▶ _Required action_:
Using the data beneath, show every line that includes the word "manejo".
━━━
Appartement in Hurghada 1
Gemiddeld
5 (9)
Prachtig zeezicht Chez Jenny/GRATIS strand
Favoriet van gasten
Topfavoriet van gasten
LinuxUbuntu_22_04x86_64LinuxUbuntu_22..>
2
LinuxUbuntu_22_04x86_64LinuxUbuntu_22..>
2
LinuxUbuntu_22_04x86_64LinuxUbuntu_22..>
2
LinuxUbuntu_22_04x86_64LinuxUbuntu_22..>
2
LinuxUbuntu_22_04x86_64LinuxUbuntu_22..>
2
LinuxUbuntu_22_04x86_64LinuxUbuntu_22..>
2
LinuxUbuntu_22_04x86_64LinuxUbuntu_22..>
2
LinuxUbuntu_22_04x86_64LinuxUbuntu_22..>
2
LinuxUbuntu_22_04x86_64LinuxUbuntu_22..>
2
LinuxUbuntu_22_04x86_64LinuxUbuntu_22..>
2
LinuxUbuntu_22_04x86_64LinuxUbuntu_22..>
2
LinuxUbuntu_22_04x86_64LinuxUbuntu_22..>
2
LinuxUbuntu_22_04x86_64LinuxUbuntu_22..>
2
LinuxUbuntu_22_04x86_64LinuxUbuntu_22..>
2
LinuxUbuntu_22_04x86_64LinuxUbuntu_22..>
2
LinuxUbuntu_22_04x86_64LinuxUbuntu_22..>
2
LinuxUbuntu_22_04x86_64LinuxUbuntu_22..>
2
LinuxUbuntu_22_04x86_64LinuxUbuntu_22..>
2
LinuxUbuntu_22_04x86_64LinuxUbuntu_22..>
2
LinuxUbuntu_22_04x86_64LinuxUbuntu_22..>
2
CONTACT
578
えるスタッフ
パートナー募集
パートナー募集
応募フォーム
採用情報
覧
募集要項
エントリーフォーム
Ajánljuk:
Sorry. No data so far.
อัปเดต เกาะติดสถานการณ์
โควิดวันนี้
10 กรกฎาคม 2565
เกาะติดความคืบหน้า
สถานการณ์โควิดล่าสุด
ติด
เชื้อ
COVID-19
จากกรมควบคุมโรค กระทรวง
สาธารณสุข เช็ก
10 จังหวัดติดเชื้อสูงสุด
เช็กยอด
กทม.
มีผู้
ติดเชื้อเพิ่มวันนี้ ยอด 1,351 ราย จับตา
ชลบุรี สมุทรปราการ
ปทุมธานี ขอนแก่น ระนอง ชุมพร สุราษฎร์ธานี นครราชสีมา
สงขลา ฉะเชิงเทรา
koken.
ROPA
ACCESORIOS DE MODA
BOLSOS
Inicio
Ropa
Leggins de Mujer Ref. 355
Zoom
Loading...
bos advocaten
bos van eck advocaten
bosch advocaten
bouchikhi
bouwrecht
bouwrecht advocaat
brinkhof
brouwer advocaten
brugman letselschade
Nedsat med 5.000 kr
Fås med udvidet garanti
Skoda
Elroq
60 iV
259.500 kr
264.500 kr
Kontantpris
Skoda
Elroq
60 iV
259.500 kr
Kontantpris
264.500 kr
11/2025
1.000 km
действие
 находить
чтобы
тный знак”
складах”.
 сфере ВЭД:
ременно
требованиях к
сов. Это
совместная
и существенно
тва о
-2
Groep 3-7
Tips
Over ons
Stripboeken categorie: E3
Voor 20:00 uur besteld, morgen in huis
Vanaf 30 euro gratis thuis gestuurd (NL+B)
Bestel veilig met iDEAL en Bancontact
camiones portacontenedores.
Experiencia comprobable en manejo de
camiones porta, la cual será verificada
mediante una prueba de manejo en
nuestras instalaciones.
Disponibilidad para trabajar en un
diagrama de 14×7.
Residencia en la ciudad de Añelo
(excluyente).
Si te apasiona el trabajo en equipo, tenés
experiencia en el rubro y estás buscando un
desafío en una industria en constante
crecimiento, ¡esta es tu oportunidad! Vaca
━━━
▶ _Answer to this problem_:
Experiencia comprobable en manejo de
mediante una prueba de manejo en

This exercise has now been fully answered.